Opinião

Obrigado, “velho” Adriano

Obrigado, “velho” Adriano

Duarte Marques

Ex-deputado do PSD

Entrar no ISCSP no ano 2000 no curso de Relações Internacionais era dar de caras com o legado de Adriano Moreira. O antigo “ISCPU” era na verdade a escola do mítico Professor de Relações Internacionais que, apesar de já não lecionar na casa, inspirava professores e alunos com o seu exemplo, o seu legado e a sua sabedoria

O ISCSP da Rua da Junqueira respirava o estilo e uma visão do Mundo que definiam aquela que era, e para mim sempre será, a melhor escola de Relações Internacionais do país.

Adriano Moreira é hoje conhecido pela liderança do CDS, pelos notáveis artigos que nos habituámos a ler sobretudo no Diário de Notícias, pelas intervenções e conferências que foi fazendo e, claro, pela sua participação no governo de Salazar. Por alguma razão essa participação não domina hoje, nem mancha, o seu tremendo percurso, porque acima de tudo era um humanista, alguém que se preocupou desde cedo a estudar e a enquadrar a teoria das relações internacionais no contexto em que vivemos e a procurar fazer evoluir a política externa portuguesa num contexto internacional que o mundo já condenava.

Adriano Moreira fez parte das primeiras “comitivas” portuguesas que participaram nas reuniões das Nações Unidas, não como político, que ainda não era, mas como um académico, jurista, com uma visão das relações internacionais bem mais humanista e aberta do que o regime de então. Adriano Moreira, tal como outros, tentou mudar por dentro um regime que não quis mudar e que acabou por cair de podre.

Quem mais estudou e provavelmente “traduziu” para os dias de hoje o pensamento e a obra de Adriano Moreira foi o professor Marcos Farias Ferreira, que dedicou o seu doutoramento a interpretar e estudar o contributo do “velho” professor para as nossas Relações Internacionais. Para quem tiver curiosidade, a tese do “Marcos” está disponível com o título a “Via Média nas Relações Internacionais de Adriano Moreira (Cristaos & Pimenta A Via Media Na Teoria Das Relacoes Internacionais De Adriano Moreira: 9789724032368: Amazon.com: Books)

Inspirado na escola inglesa e em autores como o francês Raymond Aron, Adriano Moreira procurou estabelecer a linha média entre o realismo e o idealismo. Eu diria a via do bom senso entre a situação ideal e o contexto em que vivíamos.

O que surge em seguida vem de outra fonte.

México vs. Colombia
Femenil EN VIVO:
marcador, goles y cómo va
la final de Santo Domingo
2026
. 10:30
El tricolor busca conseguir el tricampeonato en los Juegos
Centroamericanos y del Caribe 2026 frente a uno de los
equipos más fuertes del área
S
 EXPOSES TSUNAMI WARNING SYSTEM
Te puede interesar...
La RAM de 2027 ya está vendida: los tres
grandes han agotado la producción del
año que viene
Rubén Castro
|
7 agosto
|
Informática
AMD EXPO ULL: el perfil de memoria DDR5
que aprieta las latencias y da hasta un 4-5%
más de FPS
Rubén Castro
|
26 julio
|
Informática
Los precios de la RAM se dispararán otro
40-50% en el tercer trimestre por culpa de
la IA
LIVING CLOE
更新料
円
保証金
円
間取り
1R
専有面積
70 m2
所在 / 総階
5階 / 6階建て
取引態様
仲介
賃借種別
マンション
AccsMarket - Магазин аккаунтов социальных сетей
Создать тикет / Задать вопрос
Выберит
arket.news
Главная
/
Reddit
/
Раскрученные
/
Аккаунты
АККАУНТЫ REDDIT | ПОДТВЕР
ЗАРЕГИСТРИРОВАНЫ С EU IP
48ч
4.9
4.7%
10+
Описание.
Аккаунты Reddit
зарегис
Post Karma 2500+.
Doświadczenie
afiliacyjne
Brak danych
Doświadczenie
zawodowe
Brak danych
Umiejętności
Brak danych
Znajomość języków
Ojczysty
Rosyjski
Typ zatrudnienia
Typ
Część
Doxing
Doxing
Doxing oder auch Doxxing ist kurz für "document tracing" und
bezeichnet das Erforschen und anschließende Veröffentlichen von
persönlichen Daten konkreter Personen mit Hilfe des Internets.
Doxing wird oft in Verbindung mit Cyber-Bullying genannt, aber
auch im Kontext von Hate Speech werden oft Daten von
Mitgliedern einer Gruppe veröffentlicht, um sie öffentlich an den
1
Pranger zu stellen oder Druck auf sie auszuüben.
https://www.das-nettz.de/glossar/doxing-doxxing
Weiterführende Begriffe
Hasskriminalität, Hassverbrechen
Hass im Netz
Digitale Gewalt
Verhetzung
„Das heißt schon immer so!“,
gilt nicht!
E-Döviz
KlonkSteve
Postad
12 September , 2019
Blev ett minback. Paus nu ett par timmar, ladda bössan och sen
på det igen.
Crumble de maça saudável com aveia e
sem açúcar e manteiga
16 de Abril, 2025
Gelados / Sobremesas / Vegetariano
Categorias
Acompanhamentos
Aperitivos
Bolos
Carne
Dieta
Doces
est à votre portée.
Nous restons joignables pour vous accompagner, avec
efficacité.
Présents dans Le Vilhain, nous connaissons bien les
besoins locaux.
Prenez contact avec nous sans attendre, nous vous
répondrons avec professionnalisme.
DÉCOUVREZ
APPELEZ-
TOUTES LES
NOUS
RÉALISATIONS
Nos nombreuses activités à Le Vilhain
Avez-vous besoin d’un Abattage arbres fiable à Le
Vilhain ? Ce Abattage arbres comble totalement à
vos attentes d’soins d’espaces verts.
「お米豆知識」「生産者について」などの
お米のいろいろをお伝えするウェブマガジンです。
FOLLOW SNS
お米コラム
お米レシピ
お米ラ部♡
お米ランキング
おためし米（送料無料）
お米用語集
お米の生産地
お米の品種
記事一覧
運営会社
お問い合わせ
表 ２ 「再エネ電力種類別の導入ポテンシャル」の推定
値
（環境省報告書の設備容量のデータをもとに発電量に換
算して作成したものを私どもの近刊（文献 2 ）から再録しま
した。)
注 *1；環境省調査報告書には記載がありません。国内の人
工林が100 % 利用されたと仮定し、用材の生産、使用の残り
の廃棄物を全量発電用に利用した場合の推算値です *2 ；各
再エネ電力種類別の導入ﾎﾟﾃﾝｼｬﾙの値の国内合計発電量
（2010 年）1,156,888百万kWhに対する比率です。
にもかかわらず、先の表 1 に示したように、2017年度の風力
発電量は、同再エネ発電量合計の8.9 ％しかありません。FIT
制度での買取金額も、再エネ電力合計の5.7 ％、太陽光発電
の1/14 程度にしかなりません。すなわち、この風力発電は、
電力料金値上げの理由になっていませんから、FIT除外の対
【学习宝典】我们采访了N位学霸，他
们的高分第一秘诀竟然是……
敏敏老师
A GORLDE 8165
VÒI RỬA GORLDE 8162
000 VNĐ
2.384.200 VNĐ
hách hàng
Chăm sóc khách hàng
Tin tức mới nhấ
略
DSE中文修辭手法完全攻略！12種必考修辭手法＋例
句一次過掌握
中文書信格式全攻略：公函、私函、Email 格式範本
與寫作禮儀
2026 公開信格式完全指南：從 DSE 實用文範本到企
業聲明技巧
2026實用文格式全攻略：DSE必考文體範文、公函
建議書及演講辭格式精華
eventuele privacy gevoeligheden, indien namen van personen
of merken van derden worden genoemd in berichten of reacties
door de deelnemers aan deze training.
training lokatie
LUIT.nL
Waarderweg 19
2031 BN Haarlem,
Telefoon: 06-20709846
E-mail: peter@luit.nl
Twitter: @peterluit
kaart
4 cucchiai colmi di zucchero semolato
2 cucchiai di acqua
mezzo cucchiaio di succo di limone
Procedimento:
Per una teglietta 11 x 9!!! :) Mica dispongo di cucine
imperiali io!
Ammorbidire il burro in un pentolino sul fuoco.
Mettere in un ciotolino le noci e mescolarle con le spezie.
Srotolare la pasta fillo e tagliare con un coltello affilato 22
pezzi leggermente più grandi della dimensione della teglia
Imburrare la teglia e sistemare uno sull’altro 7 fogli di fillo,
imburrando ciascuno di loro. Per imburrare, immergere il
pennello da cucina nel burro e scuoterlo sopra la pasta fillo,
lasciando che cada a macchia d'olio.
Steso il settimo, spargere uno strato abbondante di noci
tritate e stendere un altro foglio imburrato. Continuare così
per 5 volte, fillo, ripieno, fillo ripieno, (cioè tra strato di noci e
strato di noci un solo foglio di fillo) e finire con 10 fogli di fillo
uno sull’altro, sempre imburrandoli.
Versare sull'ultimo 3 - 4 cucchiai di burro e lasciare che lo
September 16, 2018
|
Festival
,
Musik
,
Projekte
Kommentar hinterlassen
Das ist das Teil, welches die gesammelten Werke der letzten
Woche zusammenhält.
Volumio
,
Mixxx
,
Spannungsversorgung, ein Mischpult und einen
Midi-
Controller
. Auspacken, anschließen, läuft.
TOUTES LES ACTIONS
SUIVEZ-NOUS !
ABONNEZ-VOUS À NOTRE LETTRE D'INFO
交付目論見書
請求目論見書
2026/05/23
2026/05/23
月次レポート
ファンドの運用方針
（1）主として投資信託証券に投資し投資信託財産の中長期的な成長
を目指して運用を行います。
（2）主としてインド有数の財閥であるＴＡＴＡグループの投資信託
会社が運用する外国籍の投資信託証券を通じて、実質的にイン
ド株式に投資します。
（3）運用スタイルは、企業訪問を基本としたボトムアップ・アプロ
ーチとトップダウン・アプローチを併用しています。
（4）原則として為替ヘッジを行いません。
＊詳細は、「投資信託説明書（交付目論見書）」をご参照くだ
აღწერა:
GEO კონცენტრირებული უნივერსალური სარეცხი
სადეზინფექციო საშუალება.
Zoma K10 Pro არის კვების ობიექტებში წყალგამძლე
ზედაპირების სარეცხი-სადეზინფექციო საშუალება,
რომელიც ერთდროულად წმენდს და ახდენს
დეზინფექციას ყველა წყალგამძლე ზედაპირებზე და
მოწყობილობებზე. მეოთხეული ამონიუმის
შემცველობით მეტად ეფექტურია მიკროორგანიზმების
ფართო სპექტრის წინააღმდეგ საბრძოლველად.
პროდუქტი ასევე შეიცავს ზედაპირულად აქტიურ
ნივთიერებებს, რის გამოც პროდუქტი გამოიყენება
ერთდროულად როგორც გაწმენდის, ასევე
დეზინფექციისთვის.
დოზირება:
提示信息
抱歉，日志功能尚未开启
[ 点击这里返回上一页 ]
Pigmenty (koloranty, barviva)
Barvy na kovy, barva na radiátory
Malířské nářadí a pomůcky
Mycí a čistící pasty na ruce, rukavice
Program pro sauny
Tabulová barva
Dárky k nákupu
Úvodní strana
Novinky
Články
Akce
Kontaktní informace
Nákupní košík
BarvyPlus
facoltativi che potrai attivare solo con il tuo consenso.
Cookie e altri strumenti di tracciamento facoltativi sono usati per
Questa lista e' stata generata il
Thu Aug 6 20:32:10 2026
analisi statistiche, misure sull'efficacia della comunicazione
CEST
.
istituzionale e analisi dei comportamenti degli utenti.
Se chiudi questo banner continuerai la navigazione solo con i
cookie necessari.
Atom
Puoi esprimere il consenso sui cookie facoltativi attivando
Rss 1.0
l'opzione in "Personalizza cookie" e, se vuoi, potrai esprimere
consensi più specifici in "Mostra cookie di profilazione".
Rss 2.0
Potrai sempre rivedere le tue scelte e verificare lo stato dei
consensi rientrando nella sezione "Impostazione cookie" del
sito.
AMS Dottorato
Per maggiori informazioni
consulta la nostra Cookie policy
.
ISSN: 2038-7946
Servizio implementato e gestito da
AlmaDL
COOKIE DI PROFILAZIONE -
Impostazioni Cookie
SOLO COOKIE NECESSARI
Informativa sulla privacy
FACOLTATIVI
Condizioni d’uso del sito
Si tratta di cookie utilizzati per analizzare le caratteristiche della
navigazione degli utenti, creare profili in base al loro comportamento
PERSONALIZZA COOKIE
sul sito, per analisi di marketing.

Enquanto muitos se recordam do Professor Adriano pelos escritos, pelas suas aulas de Direito Internacional ou de Teoria das Relações Internacionais, eu recordo os pequenos encontros que a vida me foi proporcionando. O período mais intenso foi durante o período em que presidiu ao Conselho Nacional de Avaliação do Ensino Superior e cujo gabinete era algures numas instalações da antiga FIL mesmo em frente ao saudoso Palácio Burnay.

Falar com o Professor Adriano, que nos habituámos a ver no retrato a óleo (creio) gigante no imponente auditório Adriano Moreira do antigo ISCSP era um privilégio e uma oportunidade. Fosse para o convidar para mais uma conferência, para um debate, tudo servia de desculpa para o “ir ouvir”. A primeira vez que tive essa oportunidade fui acompanhado da minha professora de Nações Unidas, Mónica Ferro, para o desafiar a participar em mais enésima conferência do ISCSP.

A partir daí percebi que todas as desculpas eram boas para o ouvir “debitar” com uma tranquilidade e humor bastante próprios que provocavam um silêncio ensurdecedor em qualquer sala para o ouvir. Era história no presente, era aproveitar para aprender enquanto fosse vivo e felizmente durou 100 anos de boa saúde e superior inteligência.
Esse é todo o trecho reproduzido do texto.